ACTIVITY: Could you return every record below exactly as it is written?

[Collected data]
━━━━━━━━━━━━━━━━

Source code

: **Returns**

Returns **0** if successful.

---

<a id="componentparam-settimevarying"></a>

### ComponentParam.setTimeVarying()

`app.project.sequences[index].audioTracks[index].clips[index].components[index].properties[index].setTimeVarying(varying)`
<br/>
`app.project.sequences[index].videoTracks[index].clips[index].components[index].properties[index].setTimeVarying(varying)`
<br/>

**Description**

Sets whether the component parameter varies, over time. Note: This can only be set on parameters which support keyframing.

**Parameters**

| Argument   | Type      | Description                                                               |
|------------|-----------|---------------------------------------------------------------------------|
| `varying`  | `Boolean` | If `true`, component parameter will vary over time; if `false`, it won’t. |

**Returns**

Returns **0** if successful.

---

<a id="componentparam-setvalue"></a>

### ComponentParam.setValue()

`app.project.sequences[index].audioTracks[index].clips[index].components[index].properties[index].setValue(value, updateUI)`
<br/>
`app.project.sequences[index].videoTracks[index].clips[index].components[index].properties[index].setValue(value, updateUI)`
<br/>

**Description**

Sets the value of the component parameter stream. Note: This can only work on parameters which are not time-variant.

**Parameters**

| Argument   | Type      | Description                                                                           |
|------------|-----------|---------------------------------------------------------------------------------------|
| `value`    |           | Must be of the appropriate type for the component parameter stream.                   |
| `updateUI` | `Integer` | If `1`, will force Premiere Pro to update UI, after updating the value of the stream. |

━━━━━━━━━━━━━━━━

RESPONSE AREA:
Source code

: **Returns**

Returns **0** if successful.

---

<a id="componentparam-settimevarying"></a>

### ComponentParam.setTimeVarying()

`app.project.sequences[index].audioTracks[index].clips[index].components[index].properties[index].setTimeVarying(varying)`
<br/>
`app.project.sequences[index].videoTracks[index].clips[index].components[index].properties[index].setTimeVarying(varying)`
<br/>

**Description**

Sets whether the component parameter varies, over time. Note: This can only be set on parameters which support keyframing.

**Parameters**

| Argument   | Type      | Description                                                               |
|------------|-----------|---------------------------------------------------------------------------|
| `varying`  | `Boolean` | If `true`, component parameter will vary over time; if `false`, it won’t. |

**Returns**

Returns **0** if successful.

---

<a id="componentparam-setvalue"></a>

### ComponentParam.setValue()

`app.project.sequences[index].audioTracks[index].clips[index].components[index].properties[index].setValue(value, updateUI)`
<br/>
`app.project.sequences[index].videoTracks[index].clips[index].components[index].properties[index].setValue(value, updateUI)`
<br/>

**Description**

Sets the value of the component parameter stream. Note: This can only work on parameters which are not time-variant.

**Parameters**

| Argument   | Type      | Description                                                                           |
|------------|-----------|---------------------------------------------------------------------------------------|
| `value`    |           | Must be of the appropriate type for the component parameter stream.                   |
| `updateUI` | `Integer` | If `1`, will force Premiere Pro to update UI, after updating the value of the stream. |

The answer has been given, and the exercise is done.